Un modo per risolvere la crisi migratoria?

Dal lato del G24, finora hanno fatto orecchie da mercante a qualsiasi richiesta di cancellazione del debito dei paesi vulnerabili, mentre il FMI teme un rallentamento della crescita nei paesi della regione sub-sahariana nel 2023.   Ma le critiche restano soprattutto sulla questione del debito, che ha fatto pochi passi avanti: così, la richiesta rivolta dai Paesi in via di sviluppo al G24 di cancellare il debito degli Stati più vulnerabili è rimasta lettera morta.   Ma, secondo voci autorevoli, sarebbe forse un modo per risolvere in buona parte la questione migratoria: una maggiore stabilità economica aiuterebbe a stabilizzare le popolazioni. Ma come quasi sempre, le questioni politiche interferiscono con questo schema, rendendolo molto più difficile da risolvere.   Come premio di consolazione, il continente africano dovrebbe ottenere un terzo seggio nel comitato esecutivo del Fondo monetario internazionale. Un magro risultato per i vescovi che chiedono, finora invano, di «rafforzare i valori dello sviluppo umano» e di prevenire «future spirali di debito».   Articolo previamente apparso su FSSPX.news.

──────────────────────────────

• COSA SI RICHIEDE: Secondo il brano sulla crisi migratoria, che cosa dovrebbe ottenere il continente africano come premio di consolazione?

──────────────────────────────

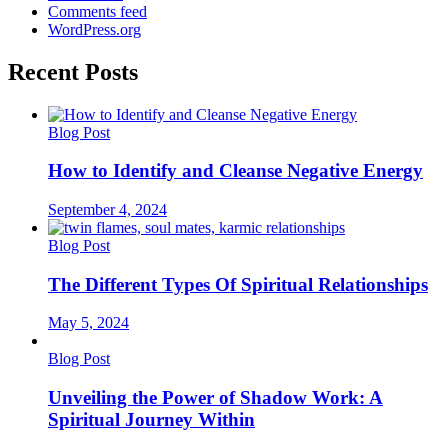
Comments feed
WordPress.org
Recent Posts
Blog Post
How to Identify and Cleanse Negative Energy
September 4, 2024
Blog Post
The Different Types Of Spiritual Relationships
May 5, 2024
Blog Post
Unveiling the Power of Shadow Work: A
Spiritual Journey Within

──────────────────────────────

• RISULTATO: Un terzo seggio nel comitato esecutivo del Fondo monetario internazionale.